- [TASK DESCRIPTION]: Word for word, set down every line of the entries below from the line with "[441,1335,710,1349] self).__init__(), Herança" to the line with "(266, 1634) none", including both, and no other line.

*** RECORDS PROVIDED ***

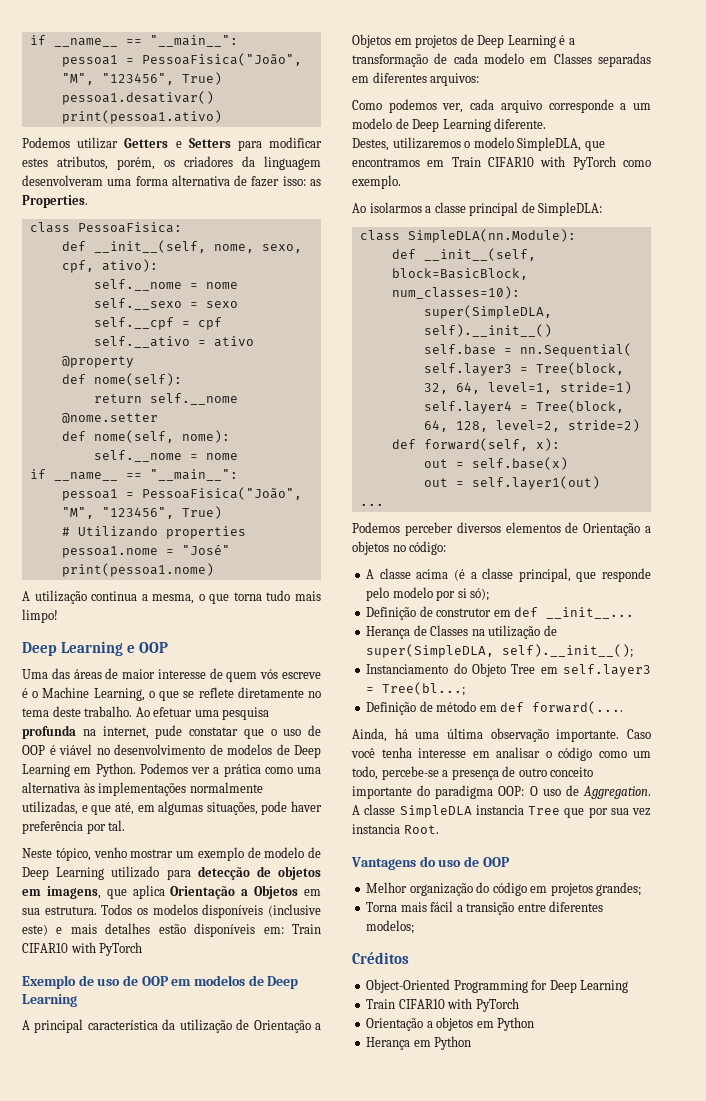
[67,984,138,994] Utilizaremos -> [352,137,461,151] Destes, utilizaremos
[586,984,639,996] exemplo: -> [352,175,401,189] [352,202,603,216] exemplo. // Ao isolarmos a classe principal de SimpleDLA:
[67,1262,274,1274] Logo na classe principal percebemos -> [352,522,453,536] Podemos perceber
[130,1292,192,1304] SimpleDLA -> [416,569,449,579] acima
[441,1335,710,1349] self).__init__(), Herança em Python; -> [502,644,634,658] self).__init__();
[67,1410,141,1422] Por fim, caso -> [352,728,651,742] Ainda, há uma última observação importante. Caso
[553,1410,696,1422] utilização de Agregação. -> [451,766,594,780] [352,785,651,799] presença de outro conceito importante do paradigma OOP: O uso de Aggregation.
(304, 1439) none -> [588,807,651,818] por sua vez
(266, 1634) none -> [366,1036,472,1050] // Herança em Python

***
*** RECORDS PROVIDED ***

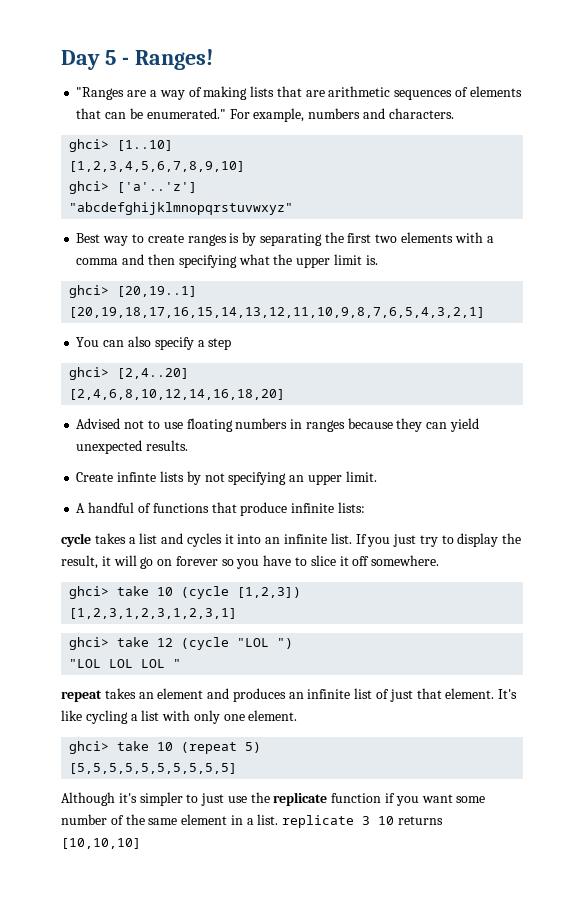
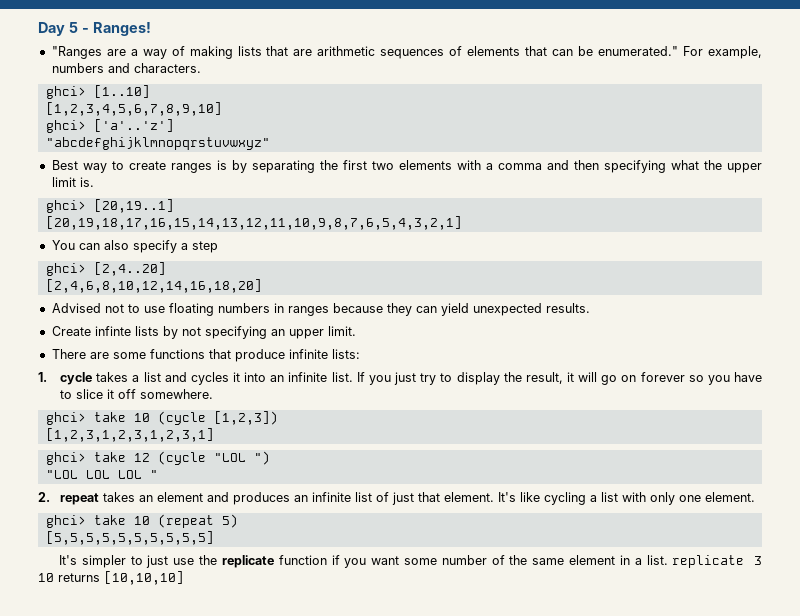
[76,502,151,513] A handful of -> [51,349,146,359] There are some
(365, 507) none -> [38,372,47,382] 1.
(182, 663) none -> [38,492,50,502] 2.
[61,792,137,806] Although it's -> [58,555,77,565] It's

***
*** RECORDS PROVIDED ***

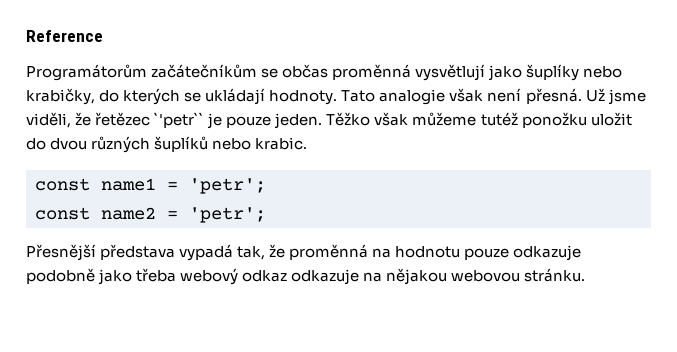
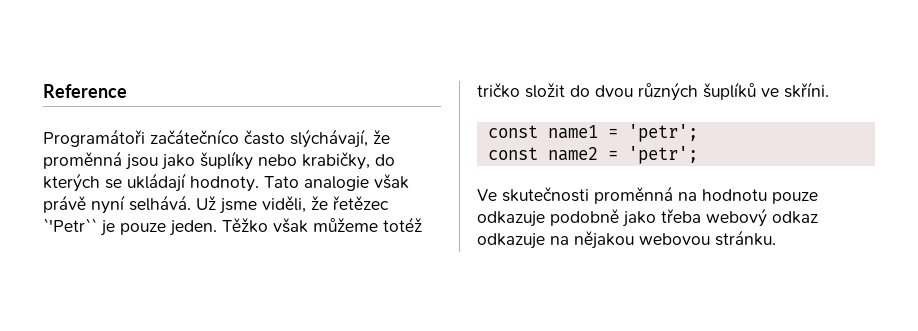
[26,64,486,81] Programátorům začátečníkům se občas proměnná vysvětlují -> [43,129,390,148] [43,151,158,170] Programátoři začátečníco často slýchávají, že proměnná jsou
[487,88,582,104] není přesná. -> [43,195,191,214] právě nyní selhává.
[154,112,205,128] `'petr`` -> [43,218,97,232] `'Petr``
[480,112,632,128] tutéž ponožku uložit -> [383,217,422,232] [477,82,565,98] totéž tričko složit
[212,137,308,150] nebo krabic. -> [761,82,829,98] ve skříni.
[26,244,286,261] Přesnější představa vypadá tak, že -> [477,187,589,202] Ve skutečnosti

***

- [YOUR RESPONSE]:
[441,1335,710,1349] self).__init__(), Herança em Python; -> [502,644,634,658] self).__init__();
[67,1410,141,1422] Por fim, caso -> [352,728,651,742] Ainda, há uma última observação importante. Caso
[553,1410,696,1422] utilização de Agregação. -> [451,766,594,780] [352,785,651,799] presença de outro conceito importante do paradigma OOP: O uso de Aggregation.
(304, 1439) none -> [588,807,651,818] por sua vez
(266, 1634) none -> [366,1036,472,1050] // Herança em Python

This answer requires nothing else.